Verify that you are in the root of the project.
pwd
/home/username/MindGPT
We build and push the streamlit application to ACR. This image will be used by Kubernetes deployment. Before that, we need to set two bash variables, one for ACR registry URI and another for ACR registry name. We will use matcha get
command to do this.
acr_registry_uri=$(matcha get container-registry registry-url --output json | sed -n 's/.*"registry-url": "\(.*\)".*/\1/p')
acr_registry_name=$(matcha get container-registry registry-name --output json | sed -n 's/.*"registry-name": "\(.*\)".*/\1/p')
Now we're ready to login into ACR, build and push the image to the ACR.
az acr login --name $acr_registry_name
docker build -t $acr_registry_uri/mindgpt:latest -f app/Dockerfile .
docker push $acr_registry_uri/mindgpt:latest
Line number 19 in streamlit-deployment.yaml should be updated to match the Docker image name which we've just pushed to the ACR, and it will need to be in the following format: <name-of-acr-registry>.azurecr.io/mindgpt
.
Next, we apply the Kubernetes manifest to deploy the streamlit application on AKS.

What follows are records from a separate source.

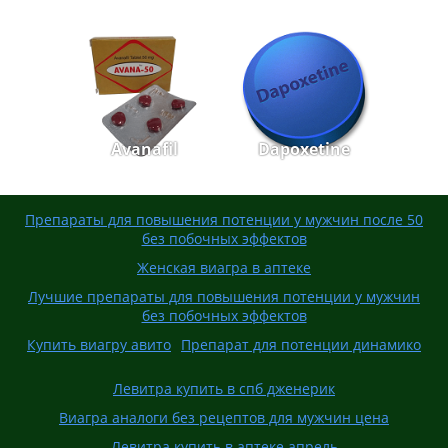
Avanafil
Dapoxetine
Препараты для повышения потенции у мужчин после 50
без побочных эффектов
Женская виагра в аптеке
Лучшие препараты для повышения потенции у мужчин
без побочных эффектов
Купить виагру авито
Препарат для потенции динамико
Левитра купить в спб дженерик
Виагра аналоги без рецептов для мужчин цена
Левитра купить в аптеке апрель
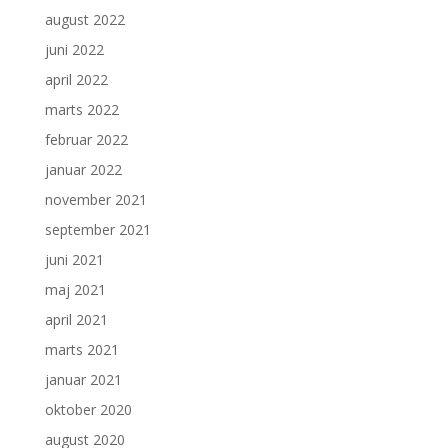
august 2022
juni 2022
april 2022
marts 2022
februar 2022
januar 2022
november 2021
september 2021
juni 2021
maj 2021
april 2021
marts 2021
januar 2021
oktober 2020
august 2020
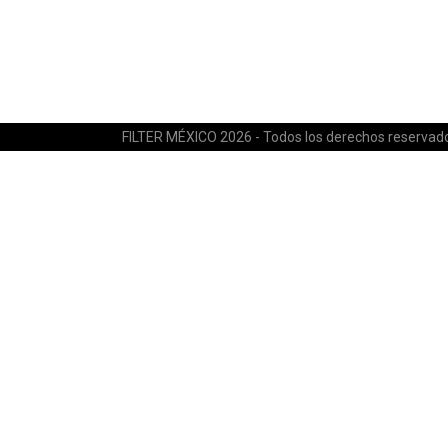
FILTER MÉXICO 2026 - Todos los derechos reservad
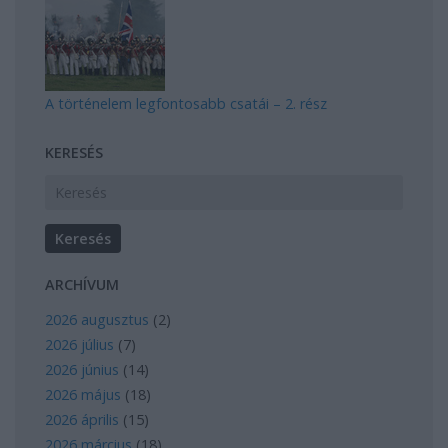
A történelem legfontosabb csatái – 2. rész
KERESÉS
ARCHÍVUM
2026 augusztus
(
2
)
2026 július
(
7
)
2026 június
(
14
)
2026 május
(
18
)
2026 április
(
15
)
2026 március
(
18
)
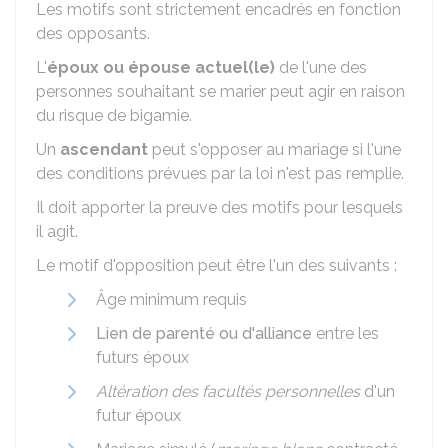
Les motifs sont strictement encadrés en fonction
des opposants.
L'
époux ou épouse actuel(le)
de l'une des
personnes souhaitant se marier peut agir en raison
du risque de bigamie.
Un
ascendant
peut s'opposer au mariage si l'une
des conditions prévues par la loi n'est pas remplie.
Il doit apporter la preuve des motifs pour lesquels
il agit.
Le motif d'opposition peut être l'un des suivants :
Âge minimum requis
Lien de parenté ou d'alliance
entre les
futurs époux
Altération des facultés personnelles
d'un
futur époux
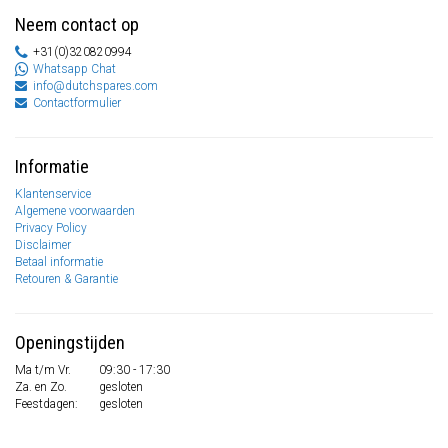
Neem contact op
+31(0)320820994
Whatsapp Chat
info@dutchspares.com
Contactformulier
Informatie
Klantenservice
Algemene voorwaarden
Privacy Policy
Disclaimer
Betaal informatie
Retouren & Garantie
Openingstijden
Ma t/m Vr.
09:30 - 17:30
Za. en Zo.
gesloten
Feestdagen:
gesloten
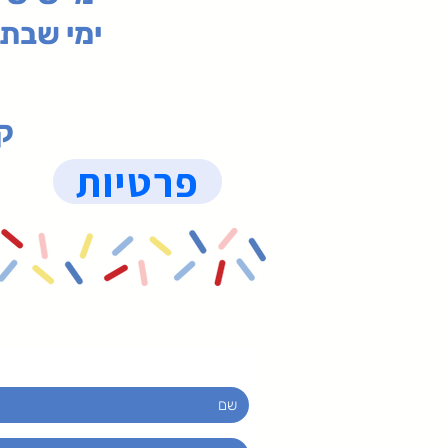
ימי שבת 09:30-19:15 (
קנ
פרטיות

kubectl apply -f infrastructure/streamlit_k8s
Finally, we verify the streamlit application. The command below should provide an IP address for the streamlit application.
kubectl get service streamlit-service -o jsonpath='{.status.loadBalancer.ingress[0].ip}'
If you visit that URL in browser, you should be able to interact with the deployed streamlit application.
This project wouldn't be possible without the exceptional content on both the Mind and NHS Mental Health websites.
This project is released under the Apache License. See LICENSE.